5.  Maintenance of certification - The American Board of Medical Specialties and the respective specialty boards continue to have a stranglehold on physicians with this arbitrary expensive and time consuming recertification process.  In combination with the work expectations and inefficiencies, MOC is a significant contributor to burnout and there has been no gain in patient treatment or outcomes related to this process.  Life long learning has been the mainstay of physician education rather than arbitrary exams that seem suitable for prep school rather then working professionals.  There have been some decided bright spots in this area.  The National Board of Physicians and Surgeons (NBPAS) has more visibility as an organization that supports the longstanding tradition of life long medical education as the standard for recertification.  It is gaining support in some states and some physicians in states where it is not formally supported have learned that they can get NBPAS certification and use it nonetheless.  Make no mistake about it - this is a hot political issue and there are many organizations with a clear interest in using MOC to sink physician autonomy once and for all.  To me this is reminiscent of when a manged care company took over a hospital I worded at and the physician department heads were either fired or replaced by administrators. Every politician and bureaucrat out there knows that the best way to squelch physician dissent is to work them to the point they have no time to do anything else. MOC burns bright as the last tool they need to make this happen.

6.  Burnout - number 1 - 5 above directly lead to physician burnout.  The only bright spot in this category is rhetorical.  Articles suggesting that self-management or a yoga deficiency are less likely to be advanced as causes of burnout.  Physicians are not longer accepting this propaganda and I was an early proponent rejecting those arguments.  The only meaningful way to improve on the burnout situation is by improving the work environment.  Now that we have rating scales for burnout, there is a real danger that we will see groups rated from year to year and any random fluctuation on a hardly used scale will be taken as a sign of improvement.  If there have been no concrete improvments in 1-5 above - be assured that burnout is unchanged.

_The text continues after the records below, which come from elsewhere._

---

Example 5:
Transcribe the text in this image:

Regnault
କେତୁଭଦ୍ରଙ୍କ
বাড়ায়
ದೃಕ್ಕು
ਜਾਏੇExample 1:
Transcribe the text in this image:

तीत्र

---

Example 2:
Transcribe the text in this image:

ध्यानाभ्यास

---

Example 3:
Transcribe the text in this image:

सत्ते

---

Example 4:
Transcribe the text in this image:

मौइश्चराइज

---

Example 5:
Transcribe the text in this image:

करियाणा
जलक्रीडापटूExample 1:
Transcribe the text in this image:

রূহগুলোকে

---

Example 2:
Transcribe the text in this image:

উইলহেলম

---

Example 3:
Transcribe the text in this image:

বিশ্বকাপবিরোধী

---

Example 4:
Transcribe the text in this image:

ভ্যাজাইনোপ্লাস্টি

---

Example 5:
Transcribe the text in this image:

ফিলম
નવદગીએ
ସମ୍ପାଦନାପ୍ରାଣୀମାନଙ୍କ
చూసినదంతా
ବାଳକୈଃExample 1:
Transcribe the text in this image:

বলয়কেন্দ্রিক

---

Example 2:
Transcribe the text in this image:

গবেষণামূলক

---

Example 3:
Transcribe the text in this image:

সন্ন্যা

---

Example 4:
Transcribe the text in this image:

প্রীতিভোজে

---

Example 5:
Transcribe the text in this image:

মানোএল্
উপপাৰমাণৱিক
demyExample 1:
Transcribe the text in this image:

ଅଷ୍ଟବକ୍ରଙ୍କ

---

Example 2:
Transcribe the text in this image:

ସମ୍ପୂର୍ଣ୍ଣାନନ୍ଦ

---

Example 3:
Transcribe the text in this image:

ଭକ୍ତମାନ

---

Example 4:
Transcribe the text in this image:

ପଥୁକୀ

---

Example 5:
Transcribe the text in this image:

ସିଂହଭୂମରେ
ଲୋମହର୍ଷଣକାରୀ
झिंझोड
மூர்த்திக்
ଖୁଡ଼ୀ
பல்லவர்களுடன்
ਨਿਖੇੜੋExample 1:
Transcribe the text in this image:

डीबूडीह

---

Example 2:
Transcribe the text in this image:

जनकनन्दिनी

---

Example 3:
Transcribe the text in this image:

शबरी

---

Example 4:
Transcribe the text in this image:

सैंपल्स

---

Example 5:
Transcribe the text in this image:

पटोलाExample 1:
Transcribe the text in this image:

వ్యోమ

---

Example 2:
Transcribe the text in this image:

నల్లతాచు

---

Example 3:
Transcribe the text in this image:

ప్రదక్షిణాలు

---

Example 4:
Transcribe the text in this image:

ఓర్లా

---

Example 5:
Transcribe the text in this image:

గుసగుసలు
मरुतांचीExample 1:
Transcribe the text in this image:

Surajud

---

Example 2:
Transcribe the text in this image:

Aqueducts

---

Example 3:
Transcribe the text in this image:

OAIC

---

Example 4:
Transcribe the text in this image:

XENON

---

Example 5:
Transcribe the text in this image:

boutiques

The other bright spots here are the Cardiologists who have stepped up with both NBPAS and the Practicing Physicians of America initiative to go after the organizations behind this MOC movement from an antitrust and fraud perspective.  I never thought Cardiologists were that politically active but these initiatives have clearly changed my mind.  The incongruency in this process is that physicians everywhere belong to professional organizations often more than one.  Physicians in the trenches everywhere support traditional life long medical education and not the MOC appraoch and yet none of our expensive professional organizations will make that stand or for that matter take a stand on any of the above matters.  This is a classic example of what happens when a few special interests get in positions of power in professional organizations. 

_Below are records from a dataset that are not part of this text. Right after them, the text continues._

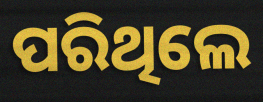
ପରିଥିଲେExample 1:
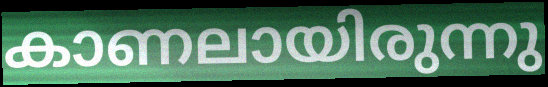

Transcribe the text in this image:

കാണലായിരുന്നു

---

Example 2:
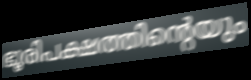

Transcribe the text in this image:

ഭൂരിപക്ഷത്തിന്റെയും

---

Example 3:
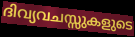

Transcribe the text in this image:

ദിവ്യവചസ്സുകളുടെ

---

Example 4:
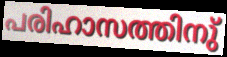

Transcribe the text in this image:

പരിഹാസത്തിനു്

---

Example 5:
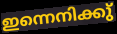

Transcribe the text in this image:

ഇന്നെനിക്കു്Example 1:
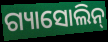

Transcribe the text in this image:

ଗ୍ୟାସୋଲିନ୍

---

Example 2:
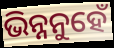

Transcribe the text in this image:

ଭିନ୍ନନୁହେଁ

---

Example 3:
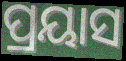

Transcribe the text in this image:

ପ୍ରୟାସ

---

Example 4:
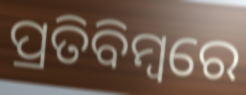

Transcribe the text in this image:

ପ୍ରତିବିମ୍ବରେ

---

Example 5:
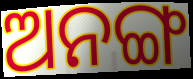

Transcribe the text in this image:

ଅନଙ୍ଗ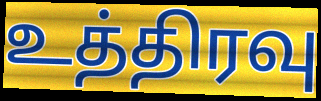
உத்திரவுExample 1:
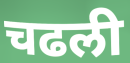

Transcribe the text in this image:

चढली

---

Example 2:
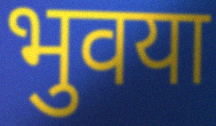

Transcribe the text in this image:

भुवया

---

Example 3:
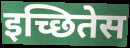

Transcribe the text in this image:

इच्छितेस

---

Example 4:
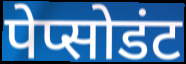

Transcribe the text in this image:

पेप्सोडंट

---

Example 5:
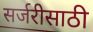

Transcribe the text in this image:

सर्जरीसाठीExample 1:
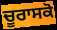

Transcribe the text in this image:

ਚੂਰਾਸਕੋ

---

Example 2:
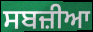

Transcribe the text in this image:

ਸਬਜ਼ੀਆ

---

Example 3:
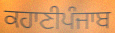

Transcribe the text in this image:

ਕਹਾਣੀਪੰਜਾਬ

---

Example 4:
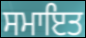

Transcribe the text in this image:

ਸਮਾਇਤ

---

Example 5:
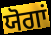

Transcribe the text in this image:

ਯੋਗਾਂ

That is the summary for this year. I am really hoping that the NBPAS and PPA can make differences and make the lives of physicians everywhere somewhat easier.  I did not touch on the subject of physician suicide.  It is a topic that requires a more detailed discussion and improving the work environment for physicians is likely to have an impact.

Every week I talk with doctors in very stressful circumstances who are trying to solve difficult problems.  None of them should have to work in the present work environment for physicians.